Here’s the thing of it: Nobody thinks they can do that. “When I’m up, I’m up!” they say, and they make it true by leaping out of bed at the first glimmer of consciousness, turning on all the lights, making coffee, shoving papers around and generally acting as if the day had started. This is followed by a day of feeling sleep deprived and cross. Now, I know it's going to be difficult to do this if you're reading this at your desk just before a big meeting, but it will be worth it tomorrow if you start this sleeping-more project tonight.
Falling asleep seems to be a major accomplishment. We get performance anxiety about being able to do it.
My technique on my early-morning wakeup is to give myself the gift of going back to bed happily.
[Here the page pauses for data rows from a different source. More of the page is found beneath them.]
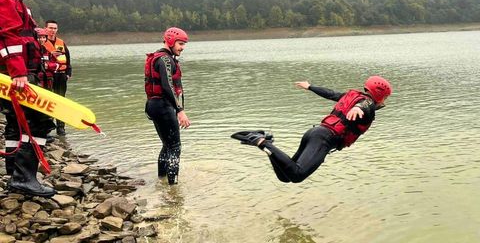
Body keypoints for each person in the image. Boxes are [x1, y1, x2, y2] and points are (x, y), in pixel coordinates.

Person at [231, 76, 392, 183]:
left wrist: (310, 86)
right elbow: (367, 105)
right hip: (325, 139)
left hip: (315, 133)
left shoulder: (352, 96)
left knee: (285, 177)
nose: (385, 101)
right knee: (297, 175)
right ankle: (261, 141)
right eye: (385, 97)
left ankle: (266, 142)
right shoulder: (366, 104)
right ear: (379, 94)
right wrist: (359, 109)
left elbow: (330, 93)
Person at [0, 0, 56, 197]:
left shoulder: (15, 0)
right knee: (39, 121)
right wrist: (19, 72)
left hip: (16, 73)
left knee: (16, 121)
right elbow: (7, 36)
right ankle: (25, 178)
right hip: (17, 75)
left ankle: (15, 175)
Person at [144, 27, 191, 185]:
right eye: (180, 44)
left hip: (153, 105)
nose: (182, 47)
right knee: (175, 147)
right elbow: (167, 86)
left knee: (167, 145)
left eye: (184, 44)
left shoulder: (160, 57)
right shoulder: (165, 60)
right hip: (163, 106)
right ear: (170, 41)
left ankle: (161, 180)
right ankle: (173, 187)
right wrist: (180, 110)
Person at [43, 19, 71, 136]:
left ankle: (61, 128)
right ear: (46, 29)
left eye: (55, 28)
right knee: (48, 101)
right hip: (48, 76)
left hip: (61, 75)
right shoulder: (42, 42)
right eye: (50, 28)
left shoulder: (61, 42)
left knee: (61, 101)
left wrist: (68, 72)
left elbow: (68, 57)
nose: (52, 30)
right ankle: (48, 127)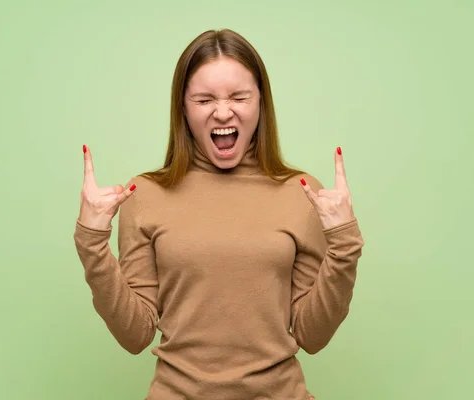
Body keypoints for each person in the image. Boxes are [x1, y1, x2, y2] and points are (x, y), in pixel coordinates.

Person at [73, 28, 364, 400]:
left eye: (239, 96)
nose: (223, 111)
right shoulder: (143, 194)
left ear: (261, 102)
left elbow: (313, 335)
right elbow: (136, 335)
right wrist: (92, 243)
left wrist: (344, 244)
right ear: (183, 106)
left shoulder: (303, 192)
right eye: (204, 99)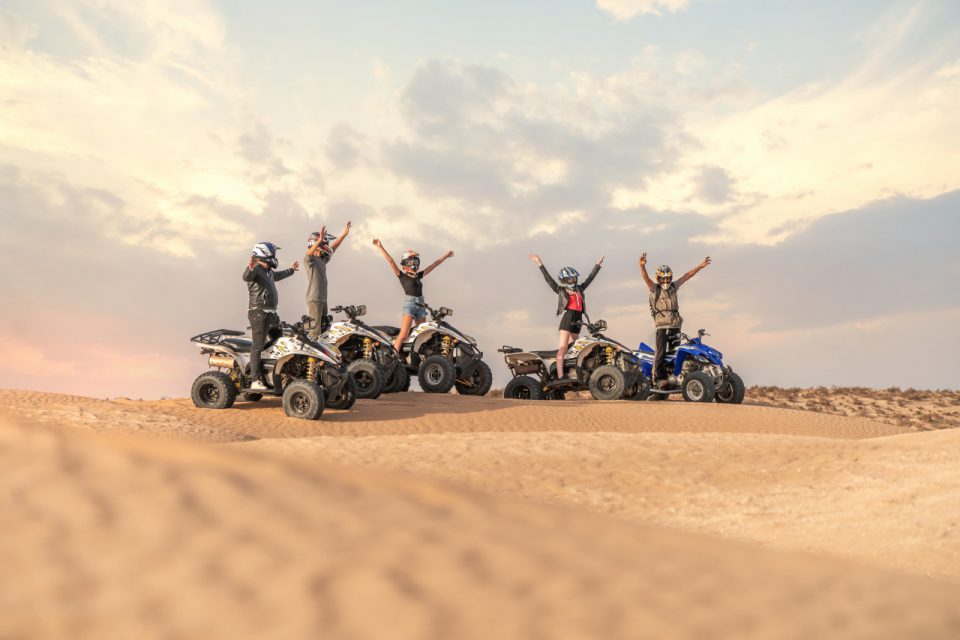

Look, it’s still early, still dark, that bed has all those soft covers, and I’ve got a few more hours before the rest of the world wakes up. I’ll just lie down here and close my eyes—and not open them for two hours no matter what. Maybe I won’t sleep, but I’ll take deep breaths, think how lucky I am, and rest my eyes.
It almost always works. Even helps with the Daylight Saving Time nonsense somebody imposed at the wrong time of year (Why make the days shorter in the winter when they are naturally shorter?).
And when it doesn't work--on those nights when it feels as if I'm not going to fall asleep at all, one Benadryl will do the trick. I have a rule not to take more than one a week, and I seldom resort to that. I also remember that in my case it will take almost an hour to kick in so I don't let performance anxiety get in the way. Alternatively, if I detect a few unidentified aches and pains, I allow myself one or two ibuprofen tablets or an aspirin. But mostly I just lie down, review the good stuff of the day and ignore the bad, take deep breaths for five minutes, all the while thinking about how lucky I am to be alive and ordering a good dream by imagining something pleasant like a field of daisies or the breeze on my skin as waves lap on the beach.
Getting more sleep would be better for everybody. Put it on your list of New Year's Resolutions. In fact, it should be on the national agenda. I hope that early in his administration, the next president makes a beautiful speech about its importance. It would put me right to sleep.